Real-life is boring. Lego life is better.
British TV personality James May built a totally functioning house entirely out of Lego, using over three million bricks. It was originally built for Legoland but the deal fell through because it would be too difficult and expensive to move the structure to a new location. The house was instead torn down and its pieces donated.
Clocking in at one-hundred and twenty-thousand pieces, this replica is unique for capturing the doomed ship as it was sinking. It showcases many of-the-moment details such as people falling overboard and people boarding lifeboats, showing that the three man team had a sense of humor and design.
In just two days fans were able to build a two-hundred and fifty-thousand brick, a fifteen-foot replica of the Millennium Falcon ship. The two leading the team—Chris and Dan Steininger, are Lego master builders, professionals actually paid by the company for their efforts.
This two-hundred-pound build of the London Olympic Stadium was constructed by the group Bright Bricks in celebration of the 202 Olympics and includes unique minifigs made specifically for the occasion.
Lego movie tie-ins are a common play-set, but for some fans, an officially licensed product isn’t enough. Alice Finch spent a year building a four hundred thousand piece replica of Hogwarts, basing the interiors and exteriors on both the books and films.
Eric Harshbarger built this six-by-eight replica of the Mona Lisa on commission. It utilizes only six different colors and weighs a whopping forty-five pounds altogether. Surprisingly, very little glue was used in the final product
Reverend Bob Simon spent ten months building this Lego Vatican to celebrate Pope Francis’ 2015 visit to the US. St. Peter’s Basilica was made from half-a-million bricks alone. Simon included a minifig of himself amongst the crowd in St. Peter’s Square.
This one is built at 1/1000 scale and took two years to put together. Builder Paul Janssen spent three years to actually collect the million-plus pieces he needed. He opted to trade with other collectors rather than buy them outright after calculating that the minimum cost would be fifty thousand dollars.

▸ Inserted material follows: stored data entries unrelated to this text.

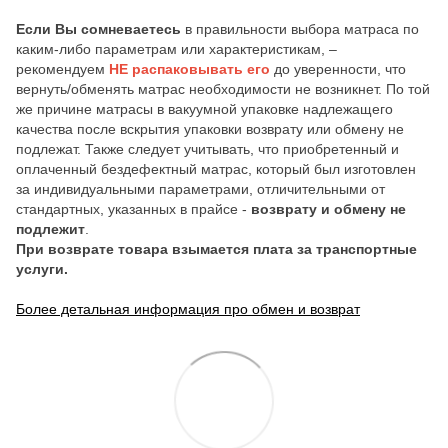
Если Вы сомневаетесь
в правильности выбора матраса по
каким-либо параметрам или характеристикам, –
рекомендуем
НЕ распаковывать его
до уверенности, что
вернуть/обменять матрас необходимости не возникнет. По той
же причине матрасы в вакуумной упаковке надлежащего
качества после вскрытия упаковки возврату или обмену не
подлежат. Также следует учитывать, что приобретенный и
оплаченный бездефектный матрас, который был изготовлен
за индивидуальными параметрами, отличительными от
стандартных, указанных в прайсе -
возврату и обмену не
подлежит
.
При возврате товара взымается плата за транспортные
услуги.
Более детальная информация про обмен и возврат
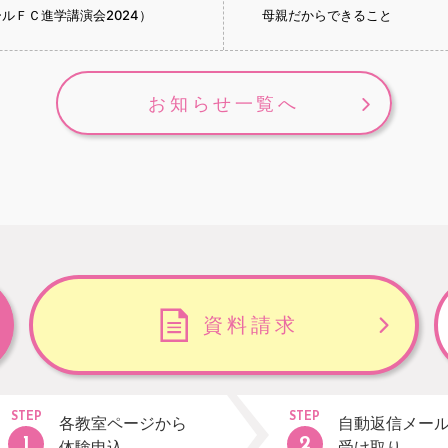
ルＦＣ進学講演会2024）
母親だからできること
お知らせ一覧へ
資料請求
STEP
STEP
各教室ページから
自動返信メー
体験申込
受け取り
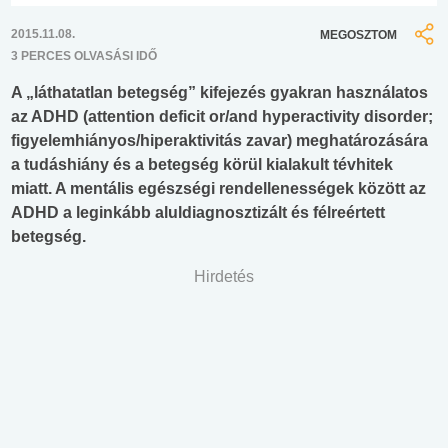
2015.11.08.
MEGOSZTOM
3 PERCES OLVASÁSI IDŐ
A „láthatatlan betegség” kifejezés gyakran használatos
az ADHD (attention deficit or/and hyperactivity disorder;
figyelemhiányos/hiperaktivitás zavar) meghatározására
a tudáshiány és a betegség körül kialakult tévhitek
miatt. A mentális egészségi rendellenességek között az
ADHD a leginkább aluldiagnosztizált és félreértett
betegség.
Hirdetés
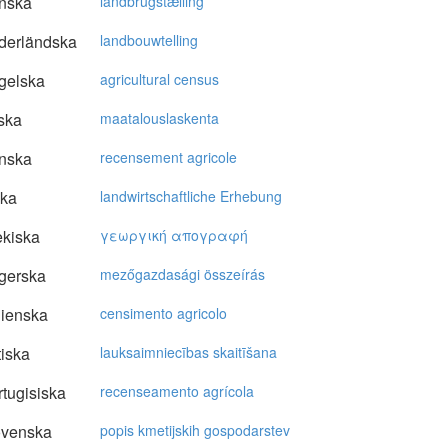
nska
landbrugstælling
derländska
landbouwtelling
gelska
agricultural census
ska
maatalouslaskenta
nska
recensement agricole
ska
landwirtschaftliche Erhebung
kiska
γεωργική απoγραφή
gerska
mezőgazdasági összeírás
lienska
censimento agricolo
tiska
lauksaimniecības skaitīšana
tugisiska
recenseamento agrícola
ovenska
popis kmetijskih gospodarstev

One of the heaviest Lego sculptures ever made (nearly three thousand pounds!), this Volvo is actually hollow. It was built directly on a Volvo frame and was designed as a cross-promotion between the two companies.
There’s a lot of big Lego ships out there, but this one is the biggest. The six hundred pound replica of the Queen Mary is another job by the Bright Bricks crew using a quarter of a million pieces.
Jamie and Tricia Lunski built a replica of their home town of Grand Forks, North Dakota. With buildings based off of actual buildings and a town square. There’s even a working train moving throughout. Over the years the Lunski’s and others have added to the display.
Tobias Tostesen used Legos to make a faux-crystal chandelier. With over eight thousand bricks, all of them transparent, the pieces are angled to create the illusion of a gentle curve all around. Each row is angled in an alternating pattern and from a distance looks no different than actual crystal. An impressive way to get more for less.